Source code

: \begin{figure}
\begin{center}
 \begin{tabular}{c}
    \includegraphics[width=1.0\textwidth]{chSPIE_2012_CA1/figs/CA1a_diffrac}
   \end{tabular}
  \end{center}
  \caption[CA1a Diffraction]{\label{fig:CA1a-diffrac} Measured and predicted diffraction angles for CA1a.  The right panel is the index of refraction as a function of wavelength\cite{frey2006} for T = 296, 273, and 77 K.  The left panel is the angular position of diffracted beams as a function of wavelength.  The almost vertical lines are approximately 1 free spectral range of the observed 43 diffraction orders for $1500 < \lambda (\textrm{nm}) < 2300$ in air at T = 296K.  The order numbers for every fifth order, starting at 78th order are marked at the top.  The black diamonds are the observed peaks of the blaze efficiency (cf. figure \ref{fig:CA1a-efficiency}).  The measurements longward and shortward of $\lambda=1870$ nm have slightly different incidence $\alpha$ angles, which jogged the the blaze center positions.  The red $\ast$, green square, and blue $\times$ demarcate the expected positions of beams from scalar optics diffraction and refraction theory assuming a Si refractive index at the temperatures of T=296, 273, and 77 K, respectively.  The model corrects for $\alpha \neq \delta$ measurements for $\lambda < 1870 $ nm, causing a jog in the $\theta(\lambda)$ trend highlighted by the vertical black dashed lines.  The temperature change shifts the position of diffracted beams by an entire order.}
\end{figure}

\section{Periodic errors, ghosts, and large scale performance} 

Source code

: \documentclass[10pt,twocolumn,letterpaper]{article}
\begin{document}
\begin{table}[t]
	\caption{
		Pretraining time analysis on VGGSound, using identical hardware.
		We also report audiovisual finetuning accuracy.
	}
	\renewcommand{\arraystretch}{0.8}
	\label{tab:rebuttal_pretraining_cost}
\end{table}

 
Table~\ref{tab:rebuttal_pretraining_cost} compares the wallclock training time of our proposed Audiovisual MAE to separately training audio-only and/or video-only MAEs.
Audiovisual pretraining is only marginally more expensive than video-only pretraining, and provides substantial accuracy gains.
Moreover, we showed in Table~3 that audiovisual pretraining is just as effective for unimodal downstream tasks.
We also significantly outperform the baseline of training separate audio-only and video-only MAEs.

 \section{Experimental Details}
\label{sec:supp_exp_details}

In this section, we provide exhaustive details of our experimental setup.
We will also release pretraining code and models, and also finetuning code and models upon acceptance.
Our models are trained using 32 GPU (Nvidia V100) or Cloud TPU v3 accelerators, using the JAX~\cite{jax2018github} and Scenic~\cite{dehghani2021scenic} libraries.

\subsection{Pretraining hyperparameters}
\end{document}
------
Work order - The material above should be retyped in full, exactly as given.

Result below -
Source code

: \begin{figure}
\begin{center}
 \begin{tabular}{c}
    \includegraphics[width=1.0\textwidth]{chSPIE_2012_CA1/figs/CA1a_diffrac}
   \end{tabular}
  \end{center}
  \caption[CA1a Diffraction]{\label{fig:CA1a-diffrac} Measured and predicted diffraction angles for CA1a.  The right panel is the index of refraction as a function of wavelength\cite{frey2006} for T = 296, 273, and 77 K.  The left panel is the angular position of diffracted beams as a function of wavelength.  The almost vertical lines are approximately 1 free spectral range of the observed 43 diffraction orders for $1500 < \lambda (\textrm{nm}) < 2300$ in air at T = 296K.  The order numbers for every fifth order, starting at 78th order are marked at the top.  The black diamonds are the observed peaks of the blaze efficiency (cf. figure \ref{fig:CA1a-efficiency}).  The measurements longward and shortward of $\lambda=1870$ nm have slightly different incidence $\alpha$ angles, which jogged the the blaze center positions.  The red $\ast$, green square, and blue $\times$ demarcate the expected positions of beams from scalar optics diffraction and refraction theory assuming a Si refractive index at the temperatures of T=296, 273, and 77 K, respectively.  The model corrects for $\alpha \neq \delta$ measurements for $\lambda < 1870 $ nm, causing a jog in the $\theta(\lambda)$ trend highlighted by the vertical black dashed lines.  The temperature change shifts the position of diffracted beams by an entire order.}
\end{figure}

\section{Periodic errors, ghosts, and large scale performance} 

Source code

: \documentclass[10pt,twocolumn,letterpaper]{article}
\begin{document}
\begin{table}[t]
	\caption{
		Pretraining time analysis on VGGSound, using identical hardware.
		We also report audiovisual finetuning accuracy.
	}
	\renewcommand{\arraystretch}{0.8}
	\label{tab:rebuttal_pretraining_cost}
\end{table}

 
Table~\ref{tab:rebuttal_pretraining_cost} compares the wallclock training time of our proposed Audiovisual MAE to separately training audio-only and/or video-only MAEs.
Audiovisual pretraining is only marginally more expensive than video-only pretraining, and provides substantial accuracy gains.
Moreover, we showed in Table~3 that audiovisual pretraining is just as effective for unimodal downstream tasks.
We also significantly outperform the baseline of training separate audio-only and video-only MAEs.

 \section{Experimental Details}
\label{sec:supp_exp_details}

In this section, we provide exhaustive details of our experimental setup.
We will also release pretraining code and models, and also finetuning code and models upon acceptance.
Our models are trained using 32 GPU (Nvidia V100) or Cloud TPU v3 accelerators, using the JAX~\cite{jax2018github} and Scenic~\cite{dehghani2021scenic} libraries.

\subsection{Pretraining hyperparameters}
\end{document}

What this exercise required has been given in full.